Une première décision de remboursement ayant été rendue en ce qui concerne les prestations obtenues entre les mois de septembre 2009 et juillet 2010 sur la base du même état de fait (décision du 14 janvier 2011 du CSR, confirmée le 18 octobre 2011 par le SPAS), la bonne foi des recourants ne saurait être retenue (art. 41 al. 1 let. a LASV). En conséquence, il n'y a pas lieu d'examiner la possibilité d’une remise de dette en l’espèce quand bien même la décision querellée serait susceptible de mettre les recourants dans une situation financière difficile (art. 41 al. 1 let. a LASV a contrario ; PS.2011.0014 du 7 mars 2012). L'autorité intimée veillera néanmoins à échelonner le remboursement de l'aide indûment perçue en fonction de leurs capacités financières actuelles.

4.                                Les considérants qui précèdent conduisent au rejet du recours et à la confirmation de la décision querellée, les recourants devant se voir imposer la restitution du montant de 62'358 fr. 90. Conformément à l'art. 4 al. 2 du Tarif des frais judiciaires en matière de droit administratif et public (TFJAP; RSV 173.36.5.1), le présent arrêt sera rendu sans frais. Il n’y a en outre pas lieu d’allouer des dépens (art. 55 al. 1 a contrario, 56 al. 3 et 91 LPA-VD).

 

 

 

 

 

 


Par ces motifs
la Cour de droit administratif et public

du Tribunal cantonal
arrête:

 

I.                                   Le recours est rejeté.

II.                                 La décision du Service de prévoyance et d’aide sociales du 18 octobre 2012 est confirmée.

III.                                Le présent arrêt est rendu sans frais ni dépens.

 

Lausanne, le 12 février 2013

 

Le président:                                                                                             Le greffier:


 

 

                                                                                                                 

Le présent arrêt est communiqué aux destinataires de l'avis d'envoi ci-joint.

 

Il peut faire l'objet, dans les trente jours suivant sa notification, d'un recours au Tribunal fédéral (Cours de droit social, Schweizerhofquai 6, 6004 Lucerne).

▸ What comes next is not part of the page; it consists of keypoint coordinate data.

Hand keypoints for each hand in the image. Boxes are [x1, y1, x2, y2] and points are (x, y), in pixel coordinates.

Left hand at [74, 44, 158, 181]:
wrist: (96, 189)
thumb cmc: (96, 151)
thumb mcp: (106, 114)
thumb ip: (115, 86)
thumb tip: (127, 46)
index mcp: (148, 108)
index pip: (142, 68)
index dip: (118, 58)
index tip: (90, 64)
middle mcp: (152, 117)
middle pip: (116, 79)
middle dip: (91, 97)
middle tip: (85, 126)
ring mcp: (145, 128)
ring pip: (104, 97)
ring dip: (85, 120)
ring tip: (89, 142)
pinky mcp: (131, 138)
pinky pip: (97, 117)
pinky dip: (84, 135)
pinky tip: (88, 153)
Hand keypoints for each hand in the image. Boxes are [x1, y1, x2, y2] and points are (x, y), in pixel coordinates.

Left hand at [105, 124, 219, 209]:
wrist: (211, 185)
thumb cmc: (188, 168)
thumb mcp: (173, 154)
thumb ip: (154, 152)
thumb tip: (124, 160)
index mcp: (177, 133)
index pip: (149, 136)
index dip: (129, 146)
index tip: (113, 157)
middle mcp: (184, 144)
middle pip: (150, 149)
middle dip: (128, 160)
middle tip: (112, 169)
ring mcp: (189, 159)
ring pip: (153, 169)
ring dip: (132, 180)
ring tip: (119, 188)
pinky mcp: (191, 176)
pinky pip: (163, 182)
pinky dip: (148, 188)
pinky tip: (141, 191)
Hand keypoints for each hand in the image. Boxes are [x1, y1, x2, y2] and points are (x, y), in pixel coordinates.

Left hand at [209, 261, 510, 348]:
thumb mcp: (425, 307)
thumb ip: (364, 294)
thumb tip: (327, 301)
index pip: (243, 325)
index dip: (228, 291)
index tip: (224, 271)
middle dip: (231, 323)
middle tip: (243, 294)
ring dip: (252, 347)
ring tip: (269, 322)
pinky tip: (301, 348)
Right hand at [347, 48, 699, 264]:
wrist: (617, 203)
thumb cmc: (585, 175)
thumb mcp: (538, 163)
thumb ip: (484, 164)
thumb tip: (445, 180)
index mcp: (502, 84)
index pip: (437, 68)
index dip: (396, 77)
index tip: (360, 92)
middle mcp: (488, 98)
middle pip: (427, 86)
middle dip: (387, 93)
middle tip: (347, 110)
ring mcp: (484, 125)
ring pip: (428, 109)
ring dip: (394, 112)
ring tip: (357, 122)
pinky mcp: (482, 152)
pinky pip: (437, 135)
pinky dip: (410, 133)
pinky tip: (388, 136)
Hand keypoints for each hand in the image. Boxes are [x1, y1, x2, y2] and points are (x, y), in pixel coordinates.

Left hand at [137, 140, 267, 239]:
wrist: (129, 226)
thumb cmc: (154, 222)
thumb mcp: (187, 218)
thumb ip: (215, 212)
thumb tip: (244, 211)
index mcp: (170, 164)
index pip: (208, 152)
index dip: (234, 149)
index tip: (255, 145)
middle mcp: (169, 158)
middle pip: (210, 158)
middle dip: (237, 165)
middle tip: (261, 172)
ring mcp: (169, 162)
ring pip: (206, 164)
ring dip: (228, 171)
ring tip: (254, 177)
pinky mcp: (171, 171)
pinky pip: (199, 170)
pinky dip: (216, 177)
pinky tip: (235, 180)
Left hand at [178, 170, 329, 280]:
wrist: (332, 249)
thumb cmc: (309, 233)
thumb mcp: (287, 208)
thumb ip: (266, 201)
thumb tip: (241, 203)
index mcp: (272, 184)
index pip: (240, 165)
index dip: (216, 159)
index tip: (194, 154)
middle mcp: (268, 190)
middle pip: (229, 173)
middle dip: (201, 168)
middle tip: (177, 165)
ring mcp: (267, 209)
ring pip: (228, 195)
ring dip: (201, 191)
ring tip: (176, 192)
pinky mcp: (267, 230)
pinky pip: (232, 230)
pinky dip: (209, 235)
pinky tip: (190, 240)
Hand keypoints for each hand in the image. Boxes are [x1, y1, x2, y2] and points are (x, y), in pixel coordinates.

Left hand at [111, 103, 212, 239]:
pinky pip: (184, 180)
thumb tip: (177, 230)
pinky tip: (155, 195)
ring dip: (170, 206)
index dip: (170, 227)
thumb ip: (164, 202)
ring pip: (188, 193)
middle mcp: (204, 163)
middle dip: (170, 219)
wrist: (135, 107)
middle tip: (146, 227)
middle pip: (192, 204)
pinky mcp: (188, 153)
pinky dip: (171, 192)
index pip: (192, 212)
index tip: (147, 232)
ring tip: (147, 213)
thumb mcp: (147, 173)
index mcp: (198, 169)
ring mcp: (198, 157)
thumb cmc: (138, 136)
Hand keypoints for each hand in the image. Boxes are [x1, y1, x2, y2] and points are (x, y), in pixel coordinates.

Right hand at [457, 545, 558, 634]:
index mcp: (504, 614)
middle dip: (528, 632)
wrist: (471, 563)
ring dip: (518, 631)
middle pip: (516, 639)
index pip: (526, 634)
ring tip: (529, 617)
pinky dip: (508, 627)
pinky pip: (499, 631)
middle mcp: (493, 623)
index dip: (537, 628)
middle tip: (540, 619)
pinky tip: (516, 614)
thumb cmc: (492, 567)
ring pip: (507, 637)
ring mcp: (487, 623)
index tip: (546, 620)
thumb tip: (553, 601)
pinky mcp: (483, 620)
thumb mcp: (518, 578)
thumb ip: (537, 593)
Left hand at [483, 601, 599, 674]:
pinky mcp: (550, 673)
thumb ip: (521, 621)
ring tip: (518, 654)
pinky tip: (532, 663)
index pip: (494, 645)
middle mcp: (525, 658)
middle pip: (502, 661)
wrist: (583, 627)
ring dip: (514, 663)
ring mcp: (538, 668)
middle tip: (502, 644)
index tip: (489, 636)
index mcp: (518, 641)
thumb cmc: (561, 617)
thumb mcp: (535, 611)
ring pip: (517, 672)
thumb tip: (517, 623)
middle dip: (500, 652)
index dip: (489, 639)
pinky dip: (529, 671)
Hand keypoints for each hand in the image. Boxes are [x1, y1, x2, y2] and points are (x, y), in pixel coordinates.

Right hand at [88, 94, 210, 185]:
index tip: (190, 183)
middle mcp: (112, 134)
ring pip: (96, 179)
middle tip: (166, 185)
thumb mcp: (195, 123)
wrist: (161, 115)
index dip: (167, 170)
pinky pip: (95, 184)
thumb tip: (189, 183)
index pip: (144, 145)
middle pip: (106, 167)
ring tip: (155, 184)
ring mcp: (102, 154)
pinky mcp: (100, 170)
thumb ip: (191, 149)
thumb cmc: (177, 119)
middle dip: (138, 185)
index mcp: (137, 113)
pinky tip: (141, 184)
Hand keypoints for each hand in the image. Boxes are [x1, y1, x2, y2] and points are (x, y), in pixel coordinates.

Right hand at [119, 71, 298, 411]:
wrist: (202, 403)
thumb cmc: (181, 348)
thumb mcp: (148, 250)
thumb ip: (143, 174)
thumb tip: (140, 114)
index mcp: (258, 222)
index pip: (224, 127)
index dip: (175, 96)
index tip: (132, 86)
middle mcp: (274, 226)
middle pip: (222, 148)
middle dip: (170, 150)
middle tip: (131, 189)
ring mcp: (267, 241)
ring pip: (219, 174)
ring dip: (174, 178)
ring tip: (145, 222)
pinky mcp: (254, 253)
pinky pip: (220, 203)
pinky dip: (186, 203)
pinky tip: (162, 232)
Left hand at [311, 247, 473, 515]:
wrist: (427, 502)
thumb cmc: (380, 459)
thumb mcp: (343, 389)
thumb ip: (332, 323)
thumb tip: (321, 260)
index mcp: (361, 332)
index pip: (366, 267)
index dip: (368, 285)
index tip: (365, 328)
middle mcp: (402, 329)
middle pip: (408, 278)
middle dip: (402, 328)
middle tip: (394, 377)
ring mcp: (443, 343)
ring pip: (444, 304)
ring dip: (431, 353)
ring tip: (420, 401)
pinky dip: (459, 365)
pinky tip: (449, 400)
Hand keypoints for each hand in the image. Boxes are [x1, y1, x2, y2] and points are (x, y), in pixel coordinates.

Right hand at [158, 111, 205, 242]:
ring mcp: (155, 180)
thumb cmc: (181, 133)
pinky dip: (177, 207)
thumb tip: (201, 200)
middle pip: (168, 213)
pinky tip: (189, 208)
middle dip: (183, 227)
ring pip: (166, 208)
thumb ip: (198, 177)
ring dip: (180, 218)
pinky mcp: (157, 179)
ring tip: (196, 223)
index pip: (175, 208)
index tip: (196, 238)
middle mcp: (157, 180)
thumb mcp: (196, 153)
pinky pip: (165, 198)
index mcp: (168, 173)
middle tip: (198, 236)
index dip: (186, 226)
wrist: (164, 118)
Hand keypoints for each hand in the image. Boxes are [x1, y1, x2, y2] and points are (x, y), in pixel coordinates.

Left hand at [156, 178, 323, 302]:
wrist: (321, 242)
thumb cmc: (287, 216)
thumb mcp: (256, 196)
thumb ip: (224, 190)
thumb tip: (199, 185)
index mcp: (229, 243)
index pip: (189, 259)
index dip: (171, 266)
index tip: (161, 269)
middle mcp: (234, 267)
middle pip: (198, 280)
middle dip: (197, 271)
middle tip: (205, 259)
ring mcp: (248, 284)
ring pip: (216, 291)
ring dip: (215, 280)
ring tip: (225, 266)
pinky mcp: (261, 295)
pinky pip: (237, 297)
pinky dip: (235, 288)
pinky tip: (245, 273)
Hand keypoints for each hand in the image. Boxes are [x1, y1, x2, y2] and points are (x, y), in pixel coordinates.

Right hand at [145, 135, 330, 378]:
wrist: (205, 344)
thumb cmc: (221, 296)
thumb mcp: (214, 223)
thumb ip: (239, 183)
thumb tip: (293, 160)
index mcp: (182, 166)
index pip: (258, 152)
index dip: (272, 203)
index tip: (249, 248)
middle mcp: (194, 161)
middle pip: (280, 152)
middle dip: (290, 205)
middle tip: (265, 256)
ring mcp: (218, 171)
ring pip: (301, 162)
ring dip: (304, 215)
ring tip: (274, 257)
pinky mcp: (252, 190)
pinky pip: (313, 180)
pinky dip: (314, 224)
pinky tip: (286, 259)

Le recours s'exerce conformément aux articles 40 ss et 95 ss de la loi du 17 juin 2005 sur le Tribunal fédéral (LTF - RS 173.110). Il doit être rédigé dans une langue officielle, indiquer les conclusions, les motifs et les moyens de preuve, et être signé. Les motifs doivent exposer succinctement en quoi l’acte attaqué viole le droit. Les pièces invoquées comme moyens de preuve doivent être jointes au mémoire, pour autant qu’elles soient en mains de la partie; il en va de même de la décision attaquée.